Villareal creates color-field imagery using the latest LED (light emitting diode) technology to explore pattern, color and tonality in light. Programming each sculpture with custom code that directs hundreds of LEDs, the artist generates vibrant fields of continually changing colors.

As he re-conceptualizes abstract painting, Villareal updates the modern aesthetic with digital imaging. We support this position by presenting Villareal’s work in the art historical context of color-field paintings by Alma Thomas, Sam Gilliam, and Howard Mehring, and abstract expressionist paintings by Norman Bluhm, curated from the Collection of Vincent Melzac.

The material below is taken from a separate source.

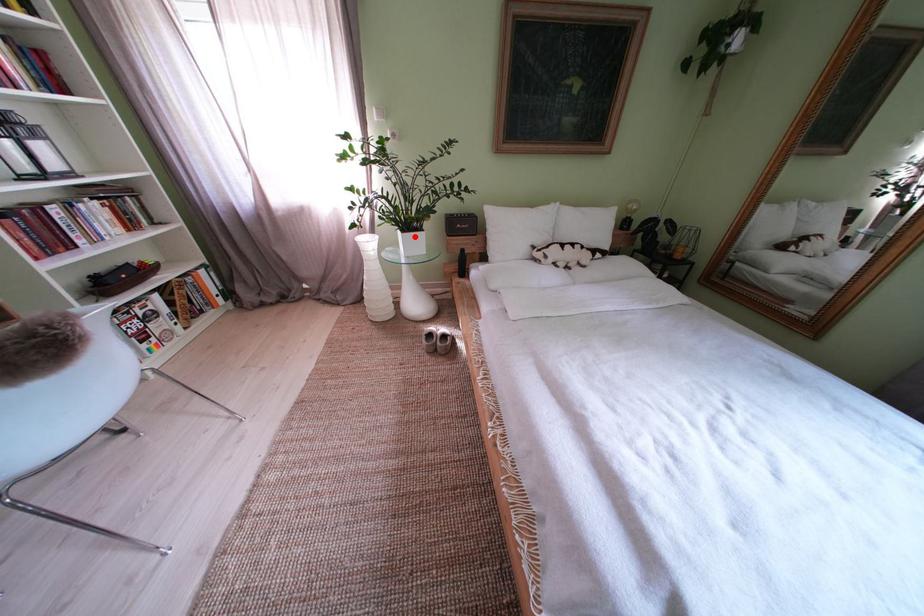
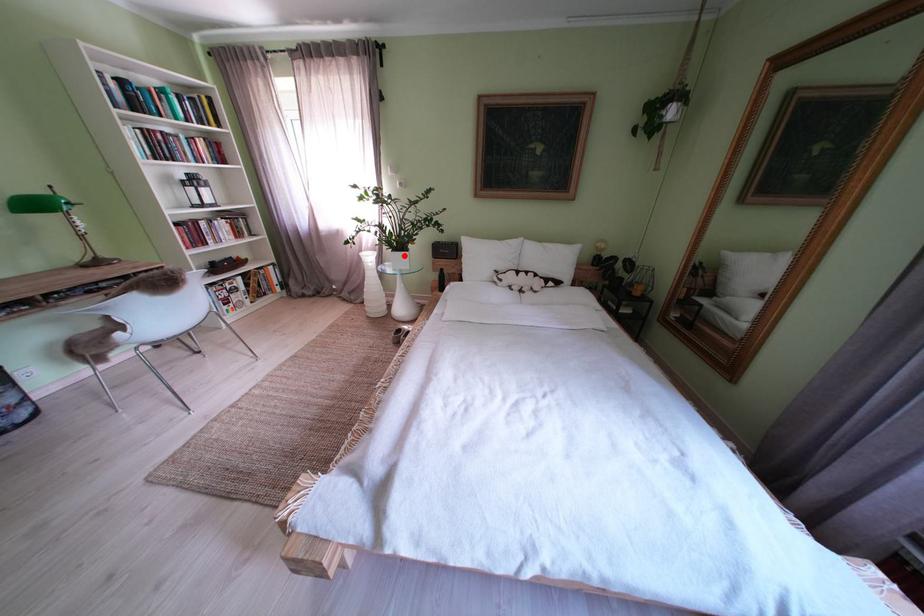
I am providing you with two images of the same scene from different viewpoints. A red point is marked on the first image and another point is marked on the second image. Are the points marked in image1 and image2 representing the same 3D position?

Yes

Leo Villareal’s works are in the following permanent collections: The National Gallery of Art, Washington, DC; Museum of Modern Art, New York, NY; The Phillips Collection, Washington, DC; Albright Knox Museum, Buffalo, NY; Nerman Museum of Contemporary Art, Overland Park, KS; Brooklyn Museum of Art, Brooklyn, NY; Tampa Museum of Art, Tampa, FL; Naoshima Contemporary Art Museum, Kagawa, Japan; Jack S. Blanton Museum, Austin, TX; Arario Museum, Seoul, Korea; IFEMA, Madrid, Spain; The Margulies Collection, Miami, FL; and The Virginia Museum of Fine Arts, Richmond, VA. Villareal also created the world’s largest LED light sculpture, The Bay Lights, a 1.8-mile installation spanning the Bay Bridge in San Francisco.